* **THE INPUT**
▼▼▼

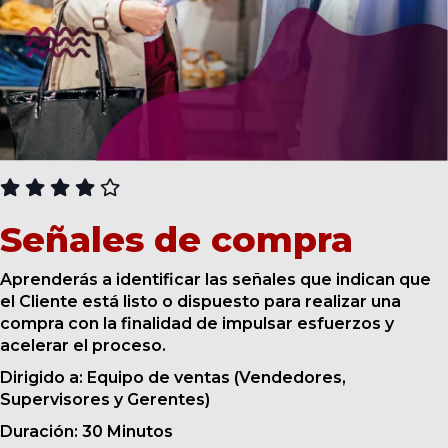
CURSOS
Señales de compra
Aprenderás a identificar las señales que indican que
el Cliente está listo o dispuesto para realizar una
compra con la finalidad de impulsar esfuerzos y
acelerar el proceso.
Dirigido a: Equipo de ventas (Vendedores,
Supervisores y Gerentes)
Duración: 30 Minutos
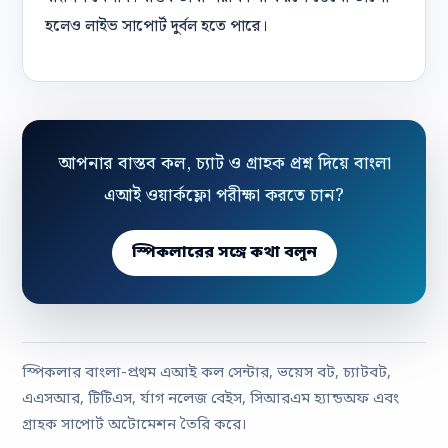
হলেও লাইভ সাপোর্ট দুর্বল হতে পারে।
আপনার বাস্তব কল, চ্যাট ও গ্রাহক প্রশ্ন দিয়ে বাংলা
এআই ওয়ার্কফ্লো পরীক্ষা করতে চান?
স্পিকলারের সঙ্গে কথা বলুন
স্পিকলার বাংলা-প্রথম এআই কল সেন্টার, ভয়েস বট, চ্যাটবট,
এএসআর, টিটিএস, র্যাগ নলেজ বেইস, সিআরএম হ্যান্ডঅফ এবং
গ্রাহক সাপোর্ট অটোমেশন তৈরি করে।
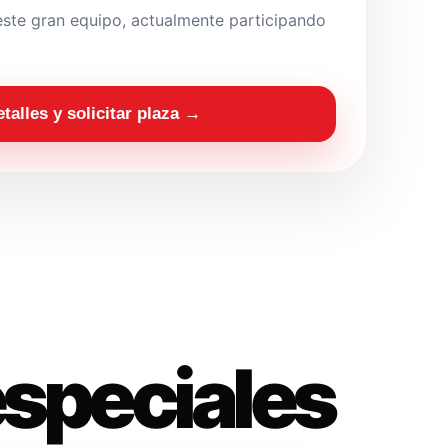
ste gran equipo, actualmente participando
etalles y solicitar plaza →
especiales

▲▲▲

* **WHAT TO PRODUCE**
Edit the text of all the material above so that "Duración" becomes "Tiempo estimado", keep everything else unchanged, and leave the pictures out.

* **RESPONSE AREA**
CURSOS
Señales de compra
Aprenderás a identificar las señales que indican que
el Cliente está listo o dispuesto para realizar una
compra con la finalidad de impulsar esfuerzos y
acelerar el proceso.
Dirigido a: Equipo de ventas (Vendedores,
Supervisores y Gerentes)
Tiempo estimado: 30 Minutos
হলেও লাইভ সাপোর্ট দুর্বল হতে পারে।
আপনার বাস্তব কল, চ্যাট ও গ্রাহক প্রশ্ন দিয়ে বাংলা
এআই ওয়ার্কফ্লো পরীক্ষা করতে চান?
স্পিকলারের সঙ্গে কথা বলুন
স্পিকলার বাংলা-প্রথম এআই কল সেন্টার, ভয়েস বট, চ্যাটবট,
এএসআর, টিটিএস, র্যাগ নলেজ বেইস, সিআরএম হ্যান্ডঅফ এবং
গ্রাহক সাপোর্ট অটোমেশন তৈরি করে।
ste gran equipo, actualmente participando
etalles y solicitar plaza →
especiales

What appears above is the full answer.